Yinjie Gao, Michelle M. Stein, Prerna Jain, Denise Lau, Kimberly L. Blackwell, and Aly A. Khan
Immune checkpoint blockade (ICB) therapies have emerged as an essential treatment modality in lung cancer. While ICB therapies are approved in several indications for stage IV and metastatic non-small cell lung cancers (NSCLC), approvals for early but invasive tumors have been limited. To investigate the molecular landscape potentially underlying this difference, we assessed levels of known ICB biomarkers and transcriptome-wide pathway activity between stage III and IV NSCLC primary tumors across a real-world cohort.
Following exome-capture bulk RNA sequencing of tumors with non-squamous NSCLC histology, data underwent quality control and normalization. We employed a linear regression approach adjusted for age, sex, and tumor purity to identify hundreds of differentially expressed (DE) genes by stage (false discovery rate=5%). Correlations were evaluated by Pearson’s coefficient, and differences in means were assessed by Mann-Whitney U test and Student’s t-test, as appropriate.

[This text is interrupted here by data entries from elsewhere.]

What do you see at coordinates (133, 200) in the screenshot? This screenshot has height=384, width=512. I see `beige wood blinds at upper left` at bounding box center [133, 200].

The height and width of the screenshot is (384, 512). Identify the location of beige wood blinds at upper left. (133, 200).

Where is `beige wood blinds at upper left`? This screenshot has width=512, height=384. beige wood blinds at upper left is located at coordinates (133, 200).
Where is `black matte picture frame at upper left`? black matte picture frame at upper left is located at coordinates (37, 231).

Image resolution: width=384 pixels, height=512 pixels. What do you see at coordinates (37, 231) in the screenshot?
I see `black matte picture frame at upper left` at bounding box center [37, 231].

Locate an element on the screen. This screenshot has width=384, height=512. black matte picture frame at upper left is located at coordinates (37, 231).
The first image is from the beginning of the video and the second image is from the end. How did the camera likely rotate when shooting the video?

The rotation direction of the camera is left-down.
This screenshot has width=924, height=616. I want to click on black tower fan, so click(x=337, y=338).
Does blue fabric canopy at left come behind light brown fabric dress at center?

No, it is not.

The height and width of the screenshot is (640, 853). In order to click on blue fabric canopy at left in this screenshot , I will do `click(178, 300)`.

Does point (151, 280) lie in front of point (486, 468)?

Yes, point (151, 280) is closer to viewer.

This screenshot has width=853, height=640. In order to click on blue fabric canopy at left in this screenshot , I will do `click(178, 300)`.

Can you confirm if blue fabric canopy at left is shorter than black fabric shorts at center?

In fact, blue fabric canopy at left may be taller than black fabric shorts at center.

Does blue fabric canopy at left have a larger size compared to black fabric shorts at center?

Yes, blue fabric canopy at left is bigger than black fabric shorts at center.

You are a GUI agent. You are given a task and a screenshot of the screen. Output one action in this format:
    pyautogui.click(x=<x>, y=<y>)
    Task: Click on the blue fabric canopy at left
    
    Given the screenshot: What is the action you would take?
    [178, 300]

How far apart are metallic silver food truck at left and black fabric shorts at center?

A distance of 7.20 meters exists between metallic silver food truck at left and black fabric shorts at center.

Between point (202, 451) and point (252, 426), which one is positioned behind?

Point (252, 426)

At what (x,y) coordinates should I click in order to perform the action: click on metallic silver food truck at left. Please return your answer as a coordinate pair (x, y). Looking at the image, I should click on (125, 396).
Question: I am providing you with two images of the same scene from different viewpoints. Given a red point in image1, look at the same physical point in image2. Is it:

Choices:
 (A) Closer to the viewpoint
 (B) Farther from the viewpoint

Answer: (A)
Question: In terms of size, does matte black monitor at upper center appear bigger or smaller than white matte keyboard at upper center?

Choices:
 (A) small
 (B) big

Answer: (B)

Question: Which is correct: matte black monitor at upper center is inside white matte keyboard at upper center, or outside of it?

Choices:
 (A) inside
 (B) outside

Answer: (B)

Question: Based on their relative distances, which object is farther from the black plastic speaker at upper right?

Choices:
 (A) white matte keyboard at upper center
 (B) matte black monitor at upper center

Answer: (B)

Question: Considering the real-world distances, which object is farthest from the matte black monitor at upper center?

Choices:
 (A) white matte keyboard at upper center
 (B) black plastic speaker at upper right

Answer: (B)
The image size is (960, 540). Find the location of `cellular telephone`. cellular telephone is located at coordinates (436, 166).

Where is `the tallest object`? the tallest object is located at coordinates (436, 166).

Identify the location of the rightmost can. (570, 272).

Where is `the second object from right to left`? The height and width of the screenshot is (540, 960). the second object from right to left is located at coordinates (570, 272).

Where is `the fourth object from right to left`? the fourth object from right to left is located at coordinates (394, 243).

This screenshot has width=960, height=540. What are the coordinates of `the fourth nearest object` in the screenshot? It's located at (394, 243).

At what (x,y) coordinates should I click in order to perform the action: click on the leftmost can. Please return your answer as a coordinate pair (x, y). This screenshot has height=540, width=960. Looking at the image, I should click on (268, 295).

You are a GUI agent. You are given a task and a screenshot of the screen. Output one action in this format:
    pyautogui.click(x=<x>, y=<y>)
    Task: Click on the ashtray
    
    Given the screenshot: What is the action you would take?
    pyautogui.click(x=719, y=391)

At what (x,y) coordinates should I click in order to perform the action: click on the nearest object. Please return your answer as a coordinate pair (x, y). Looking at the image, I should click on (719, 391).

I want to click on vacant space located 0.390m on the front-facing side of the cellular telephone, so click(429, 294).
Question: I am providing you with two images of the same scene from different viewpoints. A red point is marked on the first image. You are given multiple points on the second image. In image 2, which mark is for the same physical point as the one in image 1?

From KEGG gene set enrichment analysis of the DE genes, we found metabolic pathways were significantly enriched in stage IV tumors. In contrast, several immune-related pathways were relatively depleted in stage IV tumors, including pathways associated with NF-κB signaling, IL-17 signaling, TNF signaling, Th1 and Th2 differentiation, and Th17 differentiation. Consistent with this depletion of immune signaling pathways in stage IV tumors, several important ICB biomarkers including CTLA4 and PDCD1 (PD-1) had increased expression in stage III tumors relative to stage IV. Notably, CD274 (PD-L1) expression did not differ by stage, nor did tumor cell PD-L1 protein levels, as measured by IHC. In addition, PD-L1 gene expression and protein levels were concordant across both stages (P<2.2e-16). Based on these results, we next examined differences in overall level of immune infiltration using estimated immune proportions derived from gene expression data. While overall immune proportion did not differ significantly between stage III and IV tumors, stage III tumors had a significantly higher estimated proportion of CD4+ T cells relative to stage IV, and stage IV tumors had a significantly higher proportion of macrophages relative to stage III.
These results demonstrate enrichment of immune activation gene expression pathways and paradoxically, increased expression of immune checkpoint biomarkers in stage III tumors relative to stage IV tumors, suggesting that evolution of metastasis in NSCLC tumors is accompanied by consequential changes in the tumor-immune microenvironment. This comprehensive assessment of the expression of immune checkpoint genes, and the transcriptome more broadly, may help to inform the development of anti-cancer immune modulating agents or use of existing ICB in early-stage NSCLC.